# [TASK GOAL]
Please output every line of the material as it stands, without the pictures.

-- START OF THE DATA --

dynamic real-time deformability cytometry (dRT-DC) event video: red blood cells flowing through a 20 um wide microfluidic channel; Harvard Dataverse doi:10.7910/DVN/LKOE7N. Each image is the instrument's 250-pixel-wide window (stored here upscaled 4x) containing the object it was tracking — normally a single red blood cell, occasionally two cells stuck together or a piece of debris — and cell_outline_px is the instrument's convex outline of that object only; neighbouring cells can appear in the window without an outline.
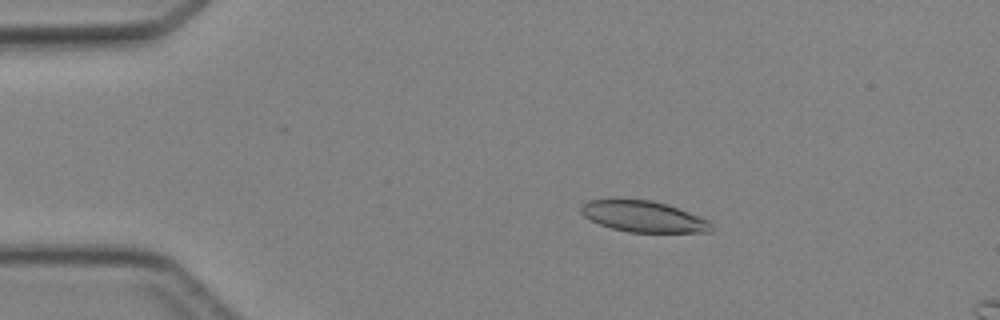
{"species": "Egyptian fruit bat (a non-hibernating species)", "species_latin": "Rousettus aegyptiacus", "temperature_condition": "cold", "stored_images_in_passage": 4, "camera_frame_rate_fps": 3000, "um_per_image_px": 0.085, "animal": {"sex": "female"}, "frame": {"image": 1, "passage_image": 2, "time_ms": 1.333, "image_size_px": [1000, 320], "cell_outline_px": [[712, 228], [708, 232], [628, 232], [612, 228], [600, 224], [584, 216], [580, 212], [580, 208], [588, 200], [652, 200], [712, 220]], "centroid_in_image_um": [54.72, 18.42], "position_along_channel_um": 30.3, "area_um2": 23.24}}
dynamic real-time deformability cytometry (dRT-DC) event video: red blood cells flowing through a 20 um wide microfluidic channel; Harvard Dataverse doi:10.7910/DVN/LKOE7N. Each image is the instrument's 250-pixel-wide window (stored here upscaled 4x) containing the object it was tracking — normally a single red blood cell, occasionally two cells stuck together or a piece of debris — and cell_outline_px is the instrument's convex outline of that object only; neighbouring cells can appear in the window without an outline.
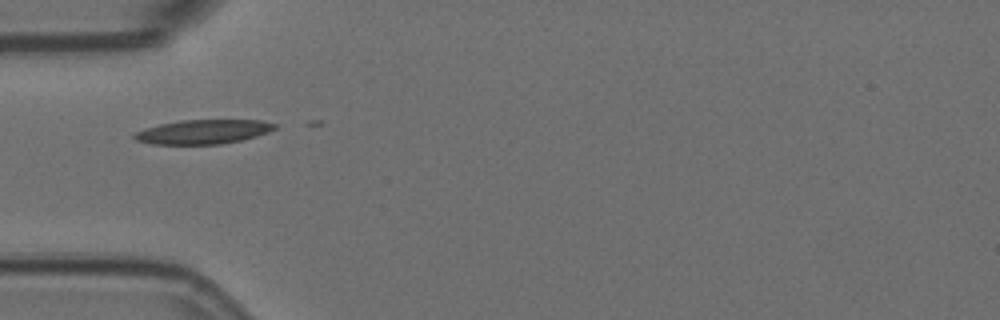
{"species": "Egyptian fruit bat (a non-hibernating species)", "species_latin": "Rousettus aegyptiacus", "temperature_condition": "room temperature", "stored_images_in_passage": 29, "camera_frame_rate_fps": 3000, "um_per_image_px": 0.085, "animal": {"sex": "female"}, "frame": {"image": 1, "passage_image": 1, "time_ms": 0.0, "image_size_px": [1000, 320], "cell_outline_px": [[276, 128], [268, 132], [256, 136], [240, 140], [220, 144], [152, 144], [136, 140], [132, 136], [136, 132], [144, 128], [160, 124], [180, 120], [260, 120], [276, 124]], "centroid_in_image_um": [17.25, 11.2], "position_along_channel_um": 67.8, "area_um2": 19.71}}
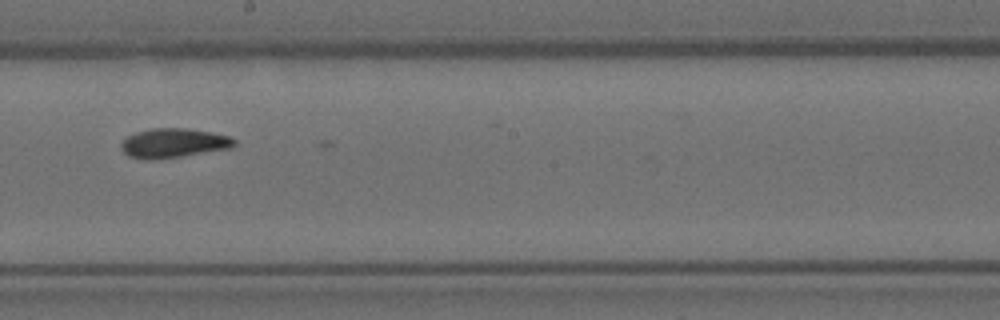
{"frame": {"image": 2, "passage_image": 15, "time_ms": 4.667, "image_size_px": [1000, 320], "cell_outline_px": [[236, 144], [232, 148], [180, 156], [148, 160], [144, 160], [128, 156], [120, 148], [120, 144], [128, 136], [136, 132], [152, 128], [184, 128], [212, 132], [228, 136], [236, 140]], "centroid_in_image_um": [14.74, 12.16], "position_along_channel_um": 233.5, "area_um2": 19.31}}
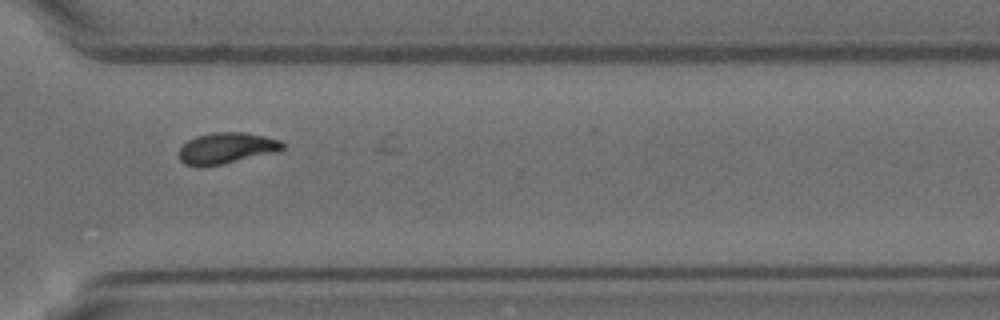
{"frame": {"image": 3, "passage_image": 25, "time_ms": 8.0, "image_size_px": [1000, 320], "cell_outline_px": [[284, 148], [280, 152], [200, 168], [184, 164], [180, 160], [180, 148], [188, 140], [196, 136], [212, 132], [244, 132], [264, 136], [280, 140], [284, 144]], "centroid_in_image_um": [19.26, 12.6], "position_along_channel_um": 351.3, "area_um2": 18.96}, "authors_computed_cell_mechanics": {"area_um2": 18.9006, "velocity_mm_per_s": 3.54, "shape_relaxation_time_tau1_ms": 7.2183, "shape_relaxation_time_tau2_ms": 5.1005, "deformation_change_tau1": 0.2028, "deformation_change_tau2": 0.1021}}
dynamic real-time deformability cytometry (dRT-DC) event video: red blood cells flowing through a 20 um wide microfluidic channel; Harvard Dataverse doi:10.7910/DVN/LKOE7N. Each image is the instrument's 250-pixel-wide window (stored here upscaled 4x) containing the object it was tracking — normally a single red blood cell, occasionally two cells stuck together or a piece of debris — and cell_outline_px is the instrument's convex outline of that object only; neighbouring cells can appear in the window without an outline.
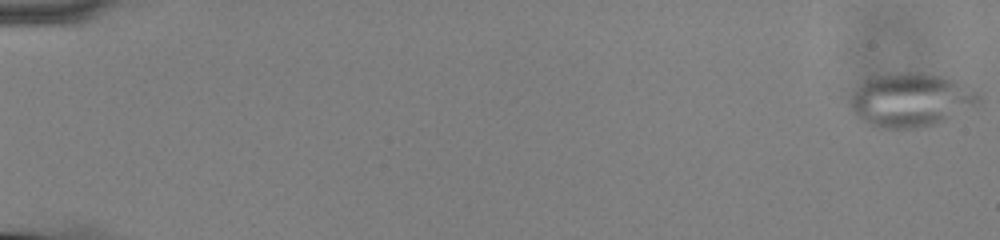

-- END OF THE DATA --

# [EXERCISE SOLUTION]
dynamic real-time deformability cytometry (dRT-DC) event video: red blood cells flowing through a 20 um wide microfluidic channel; Harvard Dataverse doi:10.7910/DVN/LKOE7N. Each image is the instrument's 250-pixel-wide window (stored here upscaled 4x) containing the object it was tracking — normally a single red blood cell, occasionally two cells stuck together or a piece of debris — and cell_outline_px is the instrument's convex outline of that object only; neighbouring cells can appear in the window without an outline.
{"species": "Egyptian fruit bat (a non-hibernating species)", "species_latin": "Rousettus aegyptiacus", "temperature_condition": "cold", "stored_images_in_passage": 4, "camera_frame_rate_fps": 3000, "um_per_image_px": 0.085, "animal": {"sex": "female"}, "frame": {"image": 1, "passage_image": 2, "time_ms": 1.333, "image_size_px": [1000, 320], "cell_outline_px": [[712, 228], [708, 232], [628, 232], [612, 228], [600, 224], [584, 216], [580, 212], [580, 208], [588, 200], [652, 200], [712, 220]], "centroid_in_image_um": [54.72, 18.42], "position_along_channel_um": 30.3, "area_um2": 23.24}}
dynamic real-time deformability cytometry (dRT-DC) event video: red blood cells flowing through a 20 um wide microfluidic channel; Harvard Dataverse doi:10.7910/DVN/LKOE7N. Each image is the instrument's 250-pixel-wide window (stored here upscaled 4x) containing the object it was tracking — normally a single red blood cell, occasionally two cells stuck together or a piece of debris — and cell_outline_px is the instrument's convex outline of that object only; neighbouring cells can appear in the window without an outline.
{"species": "Egyptian fruit bat (a non-hibernating species)", "species_latin": "Rousettus aegyptiacus", "temperature_condition": "room temperature", "stored_images_in_passage": 29, "camera_frame_rate_fps": 3000, "um_per_image_px": 0.085, "animal": {"sex": "female"}, "frame": {"image": 1, "passage_image": 1, "time_ms": 0.0, "image_size_px": [1000, 320], "cell_outline_px": [[276, 128], [268, 132], [256, 136], [240, 140], [220, 144], [152, 144], [136, 140], [132, 136], [136, 132], [144, 128], [160, 124], [180, 120], [260, 120], [276, 124]], "centroid_in_image_um": [17.25, 11.2], "position_along_channel_um": 67.8, "area_um2": 19.71}}
{"frame": {"image": 2, "passage_image": 15, "time_ms": 4.667, "image_size_px": [1000, 320], "cell_outline_px": [[236, 144], [232, 148], [180, 156], [148, 160], [144, 160], [128, 156], [120, 148], [120, 144], [128, 136], [136, 132], [152, 128], [184, 128], [212, 132], [228, 136], [236, 140]], "centroid_in_image_um": [14.74, 12.16], "position_along_channel_um": 233.5, "area_um2": 19.31}}
{"frame": {"image": 3, "passage_image": 25, "time_ms": 8.0, "image_size_px": [1000, 320], "cell_outline_px": [[284, 148], [280, 152], [200, 168], [184, 164], [180, 160], [180, 148], [188, 140], [196, 136], [212, 132], [244, 132], [264, 136], [280, 140], [284, 144]], "centroid_in_image_um": [19.26, 12.6], "position_along_channel_um": 351.3, "area_um2": 18.96}, "authors_computed_cell_mechanics": {"area_um2": 18.9006, "velocity_mm_per_s": 3.54, "shape_relaxation_time_tau1_ms": 7.2183, "shape_relaxation_time_tau2_ms": 5.1005, "deformation_change_tau1": 0.2028, "deformation_change_tau2": 0.1021}}
dynamic real-time deformability cytometry (dRT-DC) event video: red blood cells flowing through a 20 um wide microfluidic channel; Harvard Dataverse doi:10.7910/DVN/LKOE7N. Each image is the instrument's 250-pixel-wide window (stored here upscaled 4x) containing the object it was tracking — normally a single red blood cell, occasionally two cells stuck together or a piece of debris — and cell_outline_px is the instrument's convex outline of that object only; neighbouring cells can appear in the window without an outline.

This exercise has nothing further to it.